Akshata Nayak is a scientist, entrepreneur, nutritionist, community mentor and, above all else, a mom to 4-year old daughter, Ava.
Most recently, she’s added author to that list of accolades.
“It started out with an idea of creating one book for my daughter to introduce her to my language, my native language of Konkani from South India,” Nayak said.
Until recently, Konkani didn’t have a written script to it. It was passed down orally from generation to generation. So, the lack of books in Konkani available in the U.S. should not come as a shock.
What did come as a shock to Nayak was the lack of diversity in all mixed media. She noticed it after moving to the U.S. in 2003.
She began doing research to try to change that. She found that books have more animals as main characters than all minorities combined.
“There were a few numbers that really sort of shook me, and the first one was that by the age of 5 years, social biases about race, gender, appearances, culture set in,” Nayak said.

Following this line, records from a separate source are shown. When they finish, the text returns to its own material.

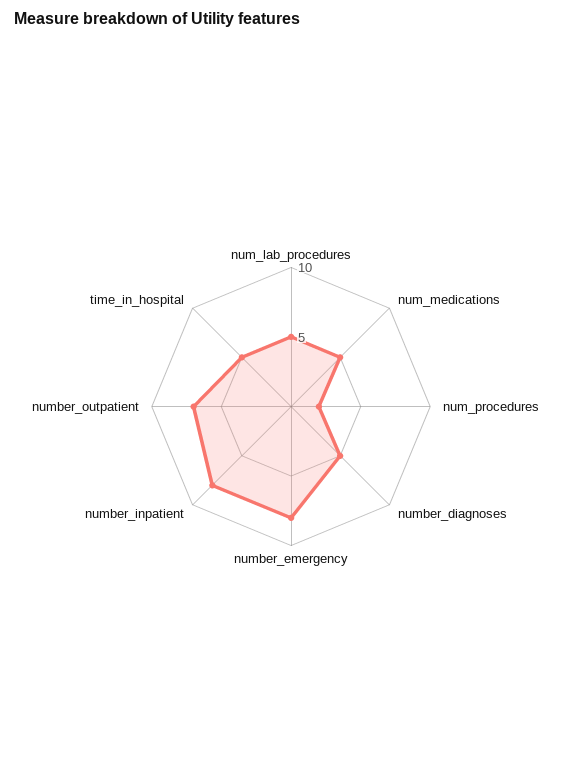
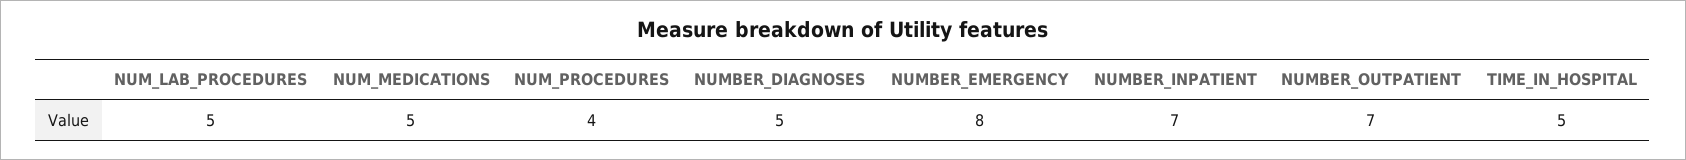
  {
    "num_lab_procedures": 5,
    "num_medications": 5,
-   "num_procedures": 2,
+   "num_procedures": 4,
    "number_diagnoses": 5,
    "number_emergency": 8,
-   "number_inpatient": 8,
+   "number_inpatient": 7,
    "number_outpatient": 7,
    "time_in_hospital": 5
  }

Using books, games, puzzles and other interactive media, Nayak is working to promote diversity and inclusion in children’s media, before those biases can even set in.
“Our main focus is to promote inclusion and shatter stereotypes, every single product,” Nayak explained.
She calls her brand Little Patakha.
“Patakha means firecracker in Hindi, and so little firecrackers... that’s what kids are. They’re little firecrackers full of potential waiting for a spark of encouragement,” Nayak said.
Some Little Patakha products are in the works like puzzles and affirmation cards. But her books teach kids introductory Hindi and Konkani.
“The unique and interesting part of it is that it has written phonetics using the English language, so if you can speak the English language, you can use the phonetics to read the native script and learn how to say them,” Nayak said.
The books include QR codes you can scan for an audio file of a native speaker saying the words.
Nayak says so far, they’ve been largely successful.
“It gladdened my heart and warmed my heart to walk into Phoenix Bookstores and see that it was a staff pick,” she said.
A surprise for Nayak, but she says this is just the beginning of Little Patakha’s journey.
“Representation is important,” she said. “Not just for those of us who see ourselves reflected, but to everyone, so we can all see different possibilities.”
All of Nayak’s work is crowdfunded and she’s about $9,000 away from hitting her $20,000 goal. Nayak says the support is a clear indicator of how the community feels about her work.